Discutendo sullo Stato si cade abitualmente nell'errore contro il quale Engels mette qui in guardia e che noi abbiamo già prima segnalato di sfuggita: si dimentica cioè che la soppressione dello Stato è anche la soppressione della democrazia, e che l'estinzione dello Stato è l'estinzione della democrazia.
A prima vista questa affermazione pare del tutto strana e incomprensibile: alcuni potrebbero forse persino temere che noi auspichiamo l'avvento di un ordinamento sociale in cui non verrebbe osservato il principio della sottomissione della minoranza alla maggioranza; perchè in definitiva che cos'è la democrazia se non il riconoscimento di questo principio?
No! La democrazia non si identifica con la sottomissione della minoranza alla maggioranza. La democrazia è uno Stato che riconosce la sottomissione della minoranza alla maggioranza, cioè l'organizzazione della violenza sistematicamente esercitata da una classe contro un'altra, da una parte della popolazione contro l'altra.
Noi ci assegnamo come scopo finale la soppressione dello Stato, cioè di ogni violenza organizzata e sistematica, di ogni violenza esercitata contro gli uomini in generale. Noi non auspichiamo l'avvento di un ordinamento sociale in cui venga osservato il principio della sottomissione della minoranza alla maggioranza. Ma, aspirando al socialismo, noi abbiamo la convinzione che esso si trasformerà in comunismo, e che scomparirà quindi ogni necessità di ricorrere in generale alla violenza contro gli uomini, alla sottomissione di un uomo a un altro, di una parte della popolazione a un'altra, perchè gli uomini si abitueranno a osservare le condizioni elementari della convivenza sociale, senza violenza e senza sottomissione.»

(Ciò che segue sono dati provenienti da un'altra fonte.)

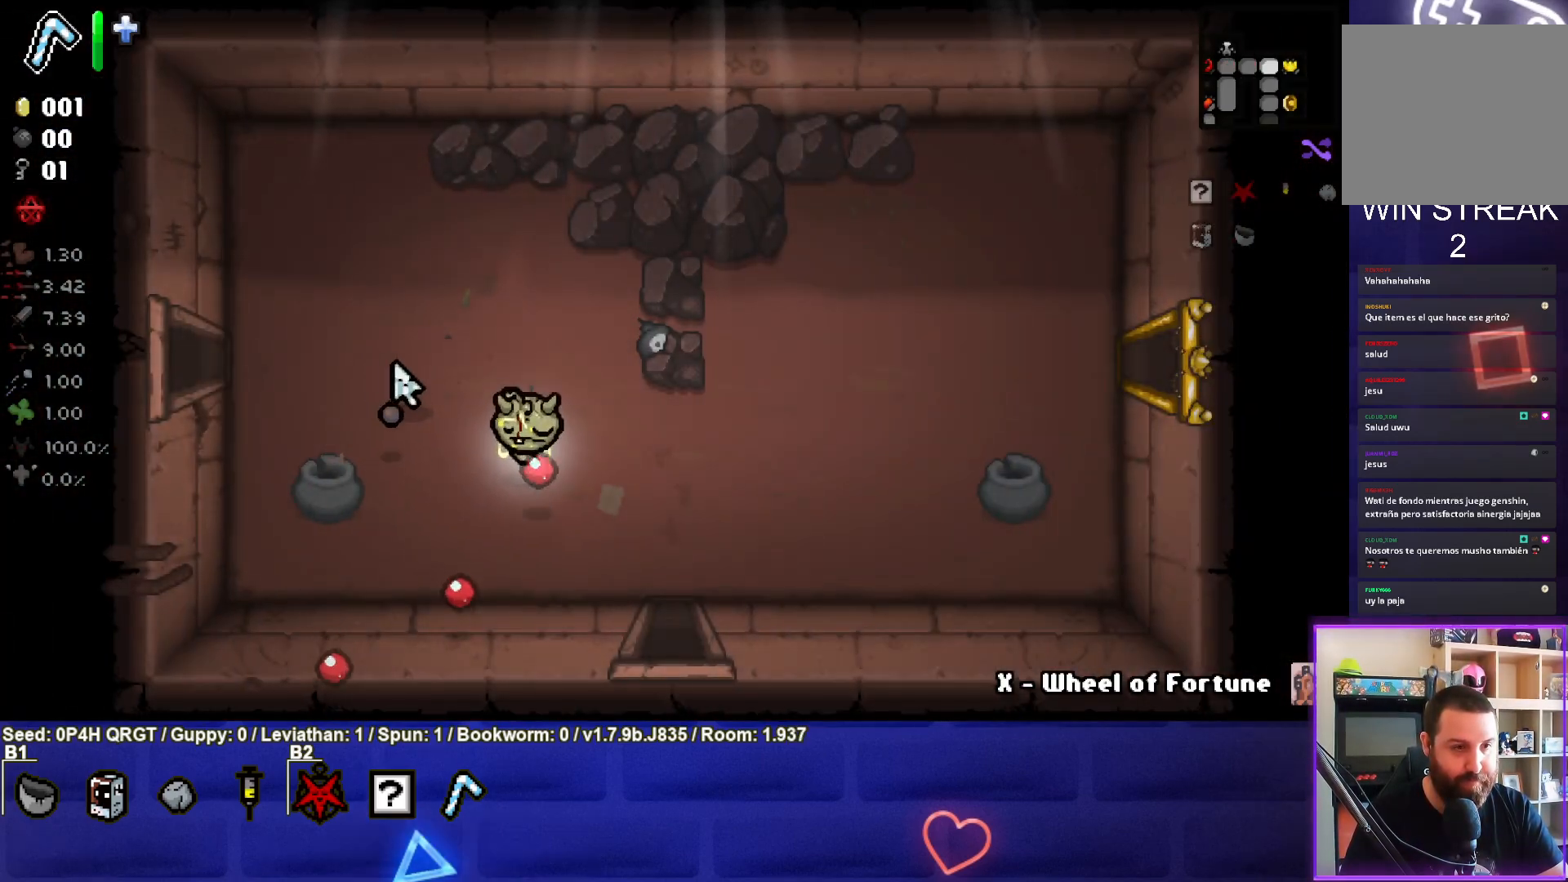
{"buttons": [], "left_stick": "down-right", "right_stick": "center", "events": [[50, "CROSS", "up"]]}
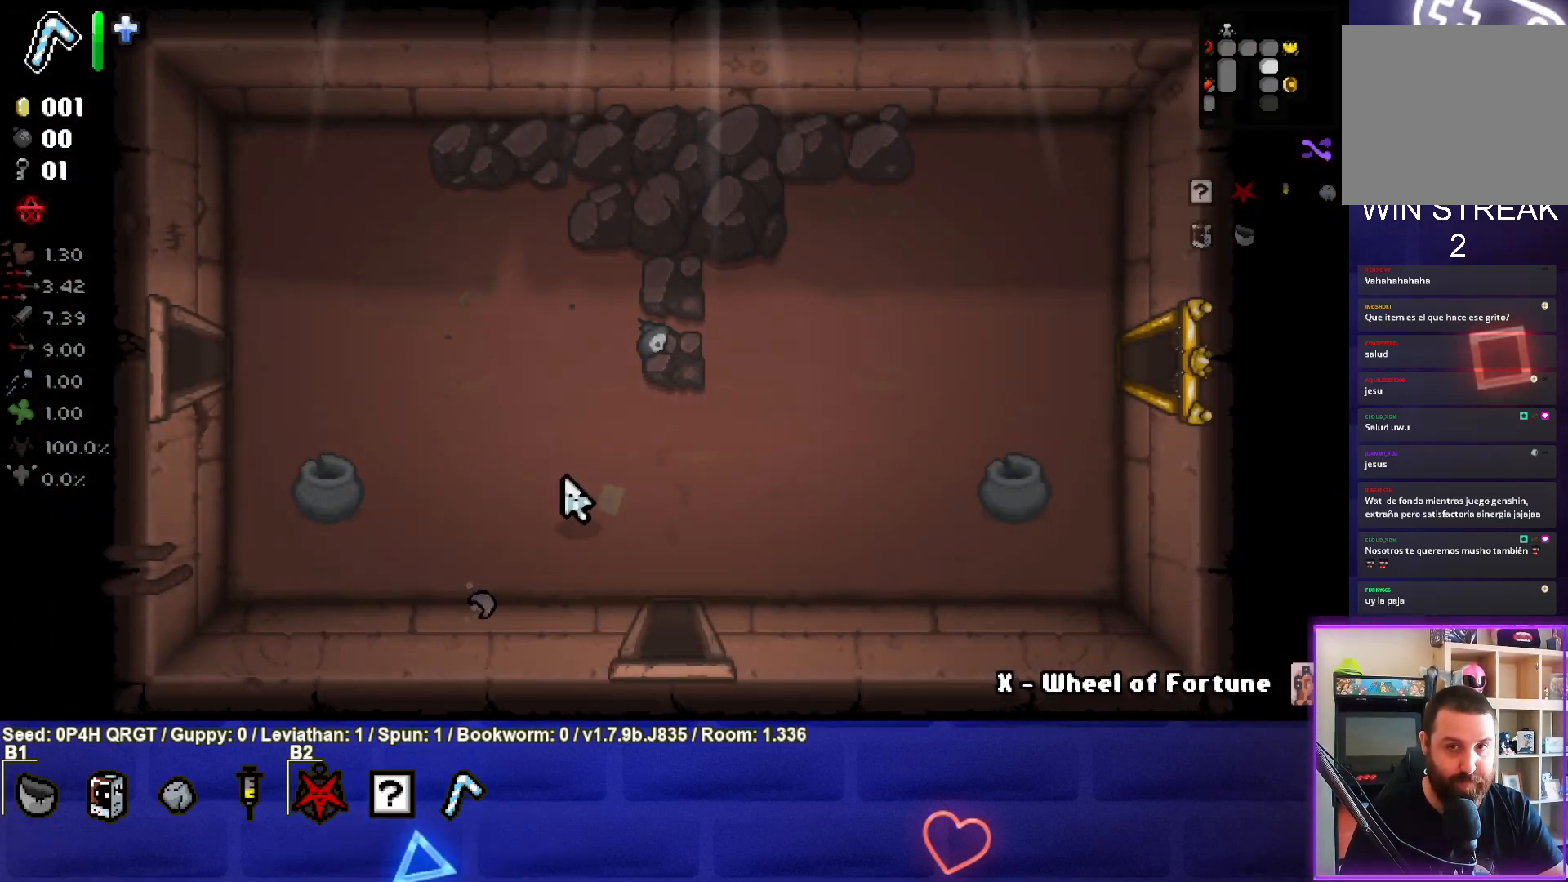
{"buttons": [], "left_stick": "down", "right_stick": "center", "events": [[33, "left_stick", "down"], [133, "left_stick", "center"], [417, "left_stick", "down"]]}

(Vladimir Il'ič Ul'janov, Lenin: Stato e rivoluzione, 1917. Editori Riuniti, Roma 1966, pagg.154-156)

1 commento:

Simone ha detto...

mmm... . l'obiettivo indicato nelle ultime righe di questo estratto è condivisibile. Io credo tuttavia che esso sia più facilmente raggiungibile e mantenibile proprio fermandosi alla prima parte, il socialismo, che invece Lenin vorrebbe superare fino a giungere al comunismo. Il socialismo infatti, nella sua declinazione localista e comunitaria, è la partecipazione diretta della popolazione tutta alla gestione comune dei mezzi di produzione, cosa da coniugarsi poi con nuove forme di autogoverno.
Questa, a mio avviso, è la strada per abbattere la [a]democrazia occidentale che è invece, oltre che una bufala se esaminata da un'ottica antisistema, la violenza della maggioranza sulla minoranza in chiave intrasistema.